The Economist’s article on India and the China-Pakistan nuclear deal.

The Economist ran an article (h/t Anantha Nageswaran) on June 24, 2010 on the China-Pakistan nuclear deal.  Or so the title of the article suggested.  However, a closer inspection will take you, the reader, through an elaborate labyrinth of half-truths, baffling arguments and sweeping generalizations. They all come to a close, not as one might expect, with a stern rebuke of China and Pakistan’s nuclear shenanigans, but with an admonition of India’s “growing nuclear arsenal.”

The writer should have stopped writing when it was clear that this was going to be the article’s first sentence:

China’s proposed sale of nuclear reactors to Pakistan will intensify nuclear rivalry with India.

The Economist fails to makes no attempt to substantiate the statement.  The argument is lazy and fallacious, and deserves to be challenged. But the fun doesn’t end there.  With regard to the India–U.S. nuclear deal, the  article contends:

America argued that India had a spotless non-proliferation record (it doesn’t) and that bringing it into the non-proliferation “mainstream” could only bolster global anti-proliferation efforts (it didn’t).

Raise your hand if you’d like an explanation on India’s supposedly blemished non-proliferation record.  Let us say, for argument’s sake, that the  writer is alluding to India’s use of fissile material from the CIRUS research reactor towards its first nuclear test in 1974.  This act by India could be called a lot of things, but nuclear proliferation, it most certainly wasn’t.  Moreover, India’s actions were neither an infraction of any international treaties nor of agreements it had with Canada or the U.S.

The article’s final paragraph, though, is an absolute zinger:

If Pakistan really is worried about India’s growing nuclear arsenal, diplomacy might work better than an arms race. George Perkovich of the Carnegie Endowment, a think tank, says Pakistan should lift its veto on a ban on the production of fissile materials for bombs. That would put India (which claims to support a ban) on the spot. Like enriched uranium, hypocrisy can be costlier than it seems.

Really? India’s growing nuclear arsenal? Just last year, U.S. CJCS Admiral Mike Mullen, commented on Pakistan’s rapidly growing nuclear arms in a testimony to the Senate Armed Services Committee.  Adm. Mullen’s observations were further corroborated by reports by The Bulletin of Atomic Scientists and The Federation of American Scientists. That being the case, it should be pretty clear which country’s been adding to its nuclear stockpile like nukes are about to go out of fashion.

The bigger issue with the article though,  is its defense of the discriminatory nature of the existing non-proliferation order, and the convoluted arguments it employs to suggest that “renegade” nuclear powers like India have endangered non-proliferation regimes  (most of which came into force, by the way,  after the Big Five had acquired enough nuclear weapons to destroy the world several times over).

And if the hypocrisy of the article isn’t immediately apparent, a gander at the accompanying chart, which displays  the status of all nuclear weapons’ programs, excluding those of NPT nuclear powers (as if they were somehow above scrutiny),  should put all skepticism to rest.

Data listing =
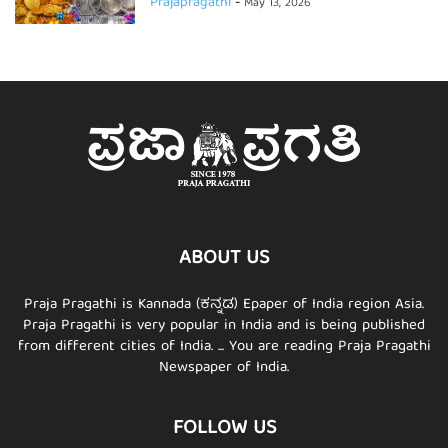
Prajapragathi
-
May 13, 2026
ABOUT US
Praja Pragathi is Kannada (ಕನ್ನಡ) Epaper of India region Asia.
Praja Pragathi is very popular in India and is being published
from different cities of India. ... You are reading Praja Pragathi
Newspaper of India.
FOLLOW US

Problem set =
A: Answer from the commentary on The Economist's article, one answer per line, marked as the questions are.
(i) On what date did The Economist run the article?
(ii) Which research reactor is named as the source of fissile material for India's first nuclear test?
(iii) Who, in the article's final paragraph, says Pakistan should lift its veto on a ban on the production of fissile materials for bombs?
B: Reproduce the passage of the commentary on The Economist's article that starts with "And if the hypocrisy" and ends after "skepticism to rest.".

Answers for this exercise =
A:
(i) June 24, 2010
(ii) The CIRUS research reactor
(iii) George Perkovich of the Carnegie Endowment

B:
And if the hypocrisy of the article isn’t immediately apparent, a gander at the accompanying chart, which displays  the status of all nuclear weapons’ programs, excluding those of NPT nuclear powers (as if they were somehow above scrutiny),  should put all skepticism to rest.